Is It Ok to Let the CI Fail and Not Do Anything About It?

Fleeting

To me, the continuous integration is an indicator that tells you in what shape the code is.

The following is a true story that I have watched several times already.

The story: the team is only a month old, the code is only two weeks old, we just setup sonar cloud in the CI.

We decide with the team that we can setup sonar cloud so that it consider ALL the code as being new (bootstrapping sonar on a project). The CI calls sonar-scanner with so that a failing sonar makes the CI fail.

As expected, sonar comes with a red quality gate, causing the CI to fail so that we can fix the issues once and for all.

The team, already dealing with the current feature at hand, decides to change the CI so that it does not expect the quality gate to pass.

Then, features accumulate and the quality gate keeps being worse. We realize that this has actually become technical debt and decide to follow the “clean as you code”. This means that we reset our sonar project and let the first scan become the basis. Everything before this scan becomes technical debt and we can focus on new code.

The develop branch is then considered ok and features keep being worked on, in separate feature branches. Merge requests are scanned by sonar. And it happens that a developer decides to merge per work on develop, even though sonar failed (and then the whole CI).

Now, develop is back to showing a failed CI, due to sonar.

When asked about why per did not consider doing something about the CI, the developer answers that “the threshold to make the CI pass is too high”.

We eventually change the sonar expectation to reflect our own expectation.

To me, the fact that the developer simply ignored the indicator and still merged the code into develop is the symptom of a lack of understanding of why the indicator is here in the first place.

I think the developer lacked intellectual honesty and per should have discussed the topic with the team and reached the decision together of lowering the expectations of the indicator before merging the code.

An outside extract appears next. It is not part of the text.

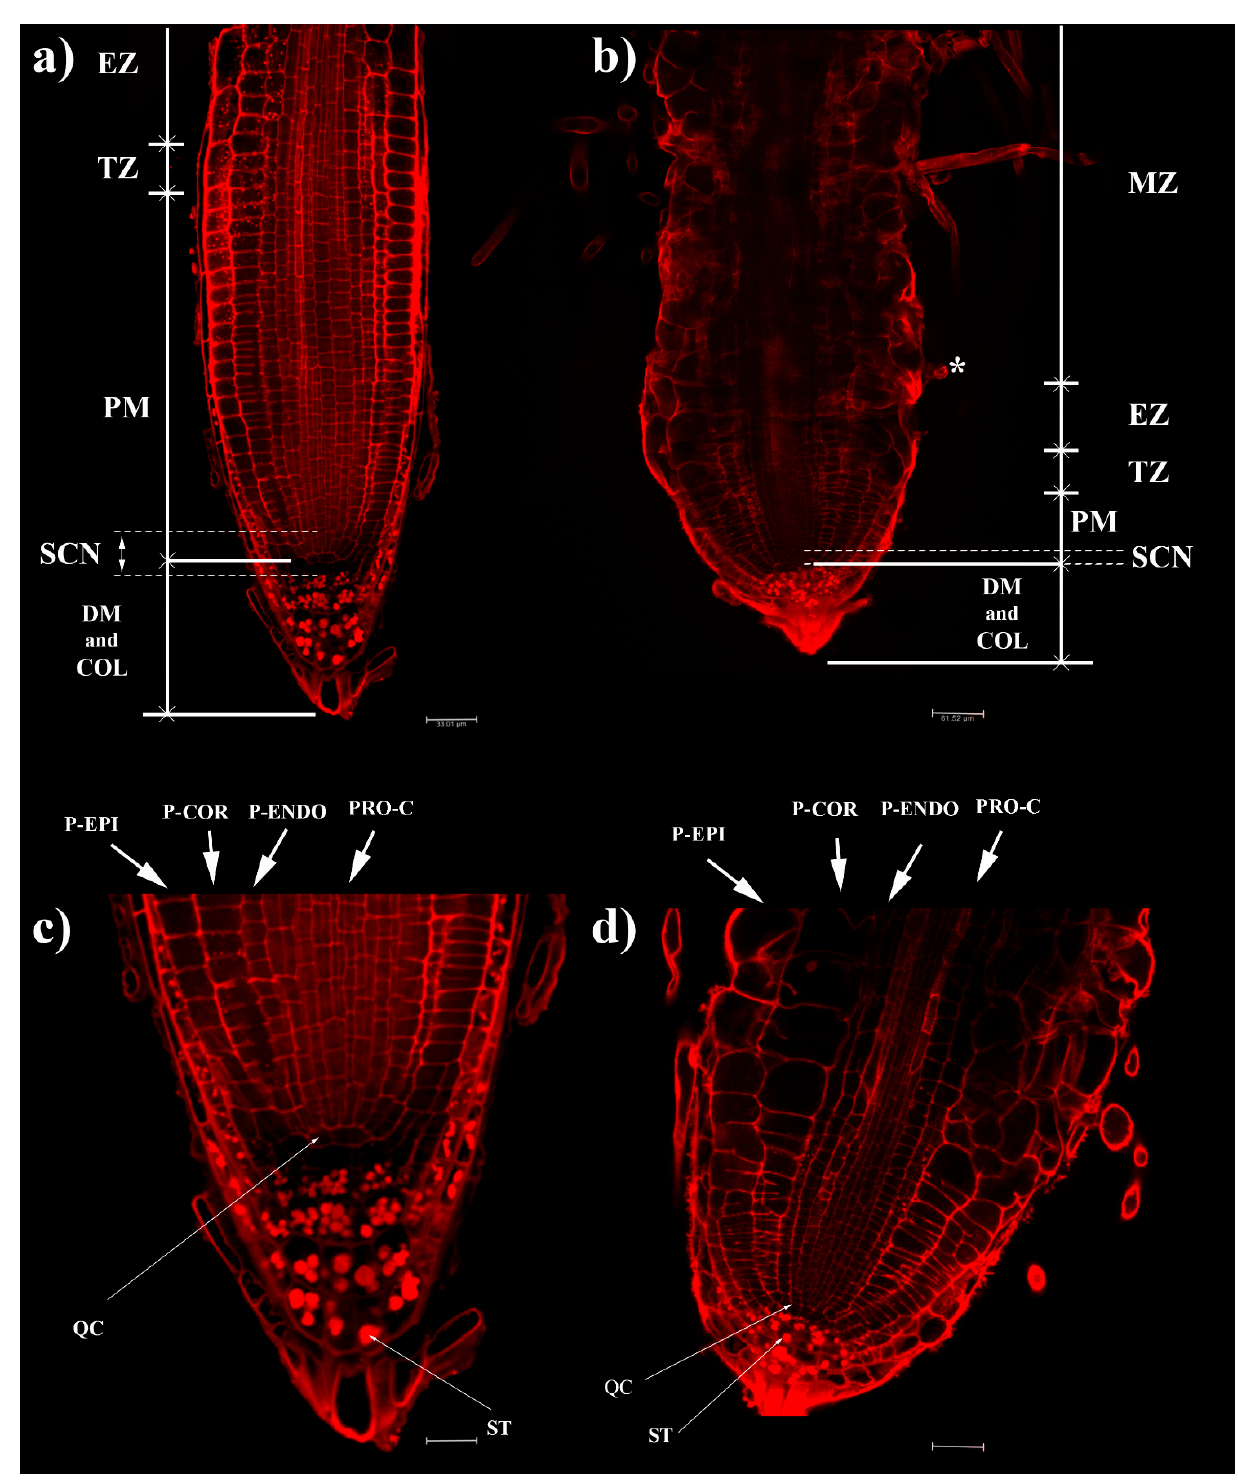
Figure 1. ( a – d ) Confocal laser microscope images of primary root tip, stained with propidium iodide, in 4 days old seedlings of A. thaliana treated for 7 days with coumarin 0 ( a , c ) and 100 µM ( b , d ). ( c , d ) Higher magnification of ( a , b ), respectively. Arabidosis RAM developmental zones: meristematic zone (MZ), the transition zone (TZ), and the elongation zone (EZ). The meristematic zone is divided into the distal meristem (DM) and the proximal meristem (PM). Moreover, in RAM, the stem cell niche (SCN) could be observed, as well as the quiescent center (QC), statoliths (ST), protodermis (P-EPI), precortex (P-COR), proendodermis (P-ENDO), and procambium (PRO-C); * first visible root hair. Scale bars: ( a ) 33.01; ( b ) 61.52; ( c ) 66.02; ( d ) 123.04 µm. N = 20.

That way, the code would have a truly passing CI, in the sense that it would reflect more precisely the expectations of the team. If the CI failing for good reasons, they might have put this issue in a trusted system.

To me, being used to ignore failing indicators will eventually lead to dumbing our vigilance and we will eventually simply stop realizing the existence of the indicator. This, to me, is definitely a bad thing. Why is it so hard to do the right thing?